<<<<

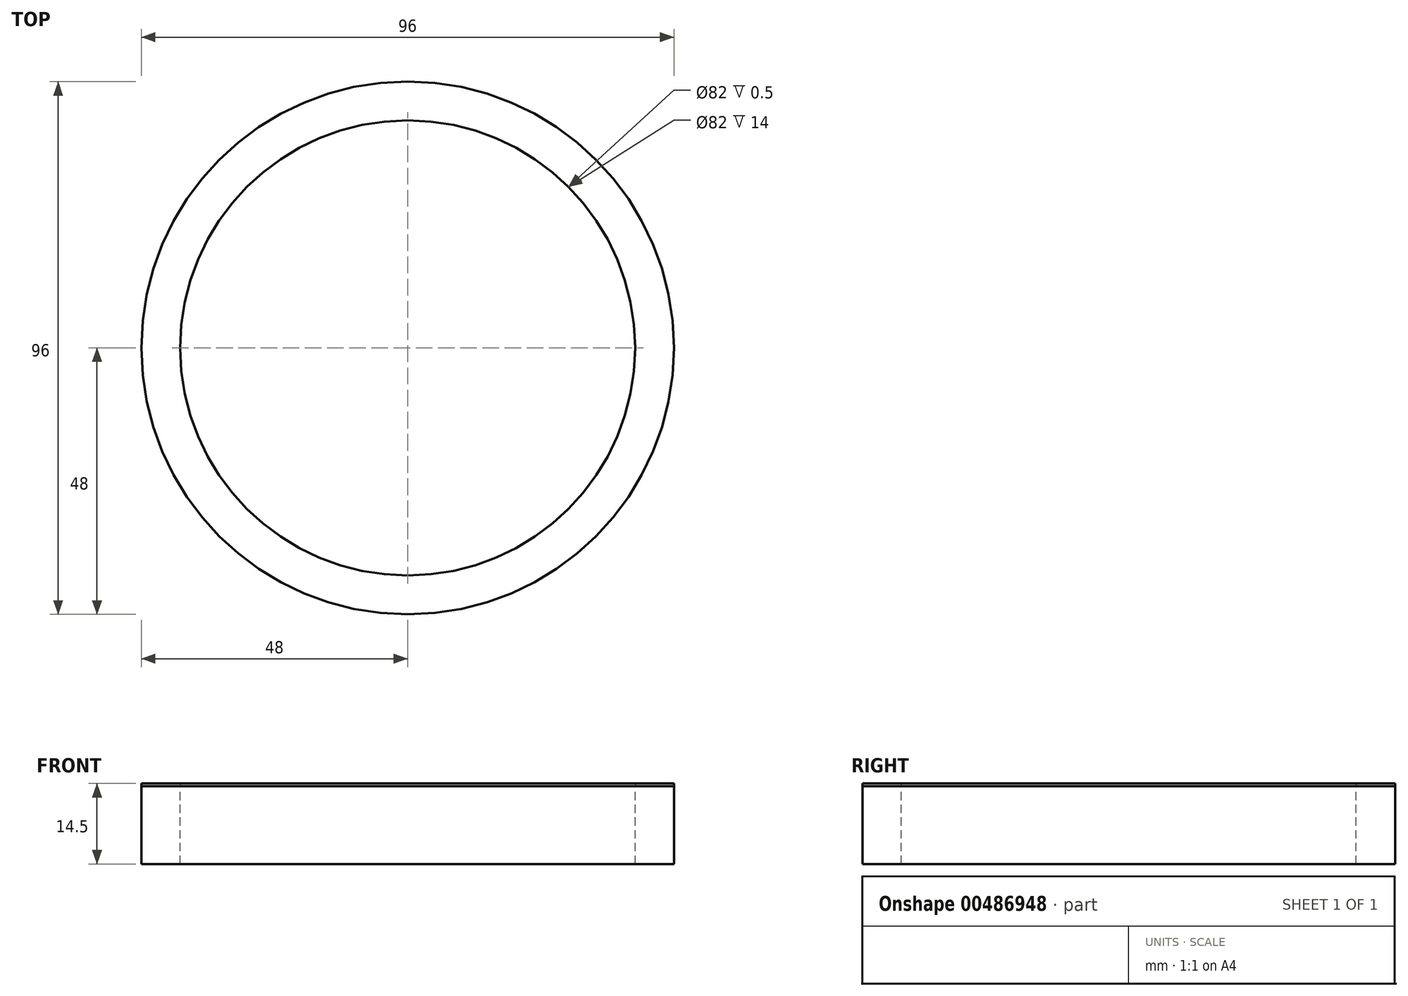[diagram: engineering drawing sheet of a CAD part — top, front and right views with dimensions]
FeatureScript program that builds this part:
annotation { "Feature Type Name" : "Feature", "Feature Type Description" : "" }
export const myFeature = defineFeature(function(context is Context, id is Id, definition is map)
    precondition{}
    {
        {
            var Q0;
            Q0=qCreatedBy(makeId("Top.planeOp"),FACE);
            var sketch = newSketch(context, id + "F0", { "sketchPlane" : qUnion([Q0])});
            skCircle(sketch, "E0", {"center": v(0, 0) * mm, "radius": 41 * mm});
            skCircle(sketch, "E1", {"center": v(0, 0) * mm, "radius": 48 * mm});
            skSolve(sketch);
        }
        {
            var Q0;
            Q0=makeQuery(id+"F0.imprint","IMPRINT",FACE,{"disambiguationData":[TD([[makeQuery(id+"F0.imprint","IMPRINT",EDGE,{"derivedFrom":sQuery(id+"F0.wireOp",EDGE,"E0")}),-1.0]])]});
            extrude(context, id + "F1", {"entities" : qUnion([Q0]), "oppositeDirection" : true, "depth" : 14 * mm});
        }
        {
            var Q0;
            Q0=makeQuery(id+"F1.opExtrude","CAP_FACE",FACE,{"disambiguationData":[OSD([sQuery(id+"F0.wireOp",EDGE,"E0"),sQuery(id+"F0.wireOp",EDGE,"E1")])],"isStart":true});
            extrude(context, id + "F2", {"entities" : qUnion([Q0]), "depth" : 0.5 * mm});
        }
    });
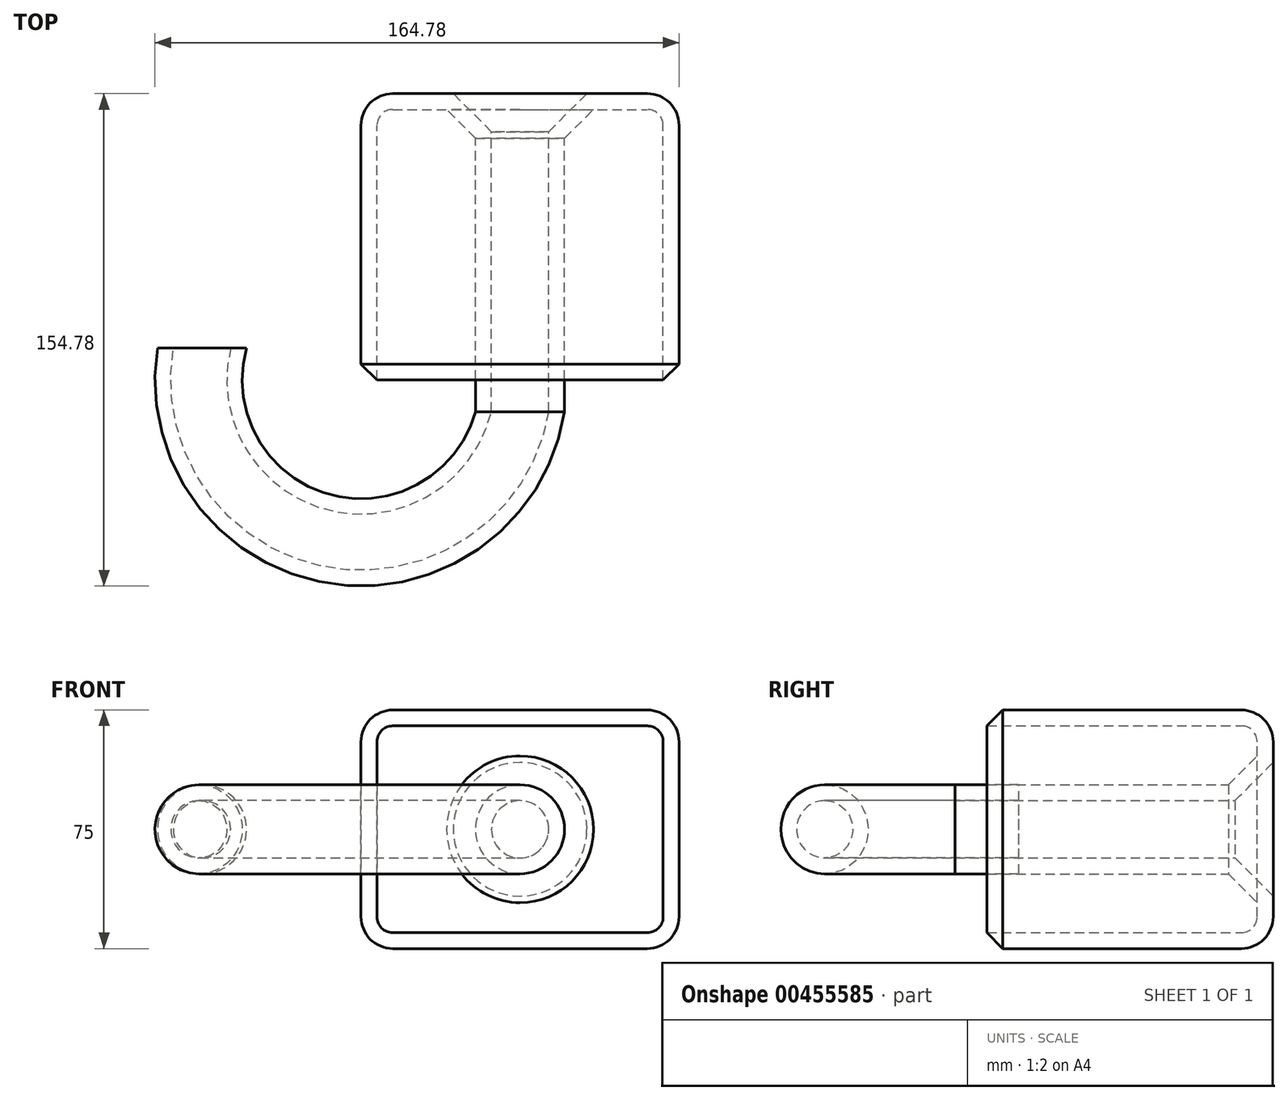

>>>>

[What to do] Copy out the records above line for line, without changing anything, and leave out the pictures.

[Complete answer]
[diagram: engineering drawing sheet of a CAD part — top, front and right views with dimensions]
FeatureScript program that builds this part:
annotation { "Feature Type Name" : "Feature", "Feature Type Description" : "" }
export const myFeature = defineFeature(function(context is Context, id is Id, definition is map)
    precondition{}
    {
        {
            var Q0;
            Q0=qCreatedBy(makeId("Top.planeOp"),FACE);
            var sketch = newSketch(context, id + "F0", { "sketchPlane" : qUnion([Q0])});
            skCircle(sketch, "E0", {"center": v(0, 0) * mm, "radius": 41 * mm});
            skCircle(sketch, "E1", {"center": v(0, 0) * mm, "radius": 48 * mm});
            skSolve(sketch);
        }
        {
            var Q0;
            Q0=makeQuery(id+"F0.imprint","IMPRINT",FACE,{"disambiguationData":[TD([[makeQuery(id+"F0.imprint","IMPRINT",EDGE,{"derivedFrom":sQuery(id+"F0.wireOp",EDGE,"E0")}),-1.0]])]});
            extrude(context, id + "F1", {"entities" : qUnion([Q0]), "oppositeDirection" : true, "depth" : 14 * mm});
        }
        {
            var Q0;
            Q0=makeQuery(id+"F1.opExtrude","CAP_FACE",FACE,{"disambiguationData":[OSD([sQuery(id+"F0.wireOp",EDGE,"E0"),sQuery(id+"F0.wireOp",EDGE,"E1")])],"isStart":true});
            extrude(context, id + "F2", {"entities" : qUnion([Q0]), "depth" : 0.5 * mm});
        }
    });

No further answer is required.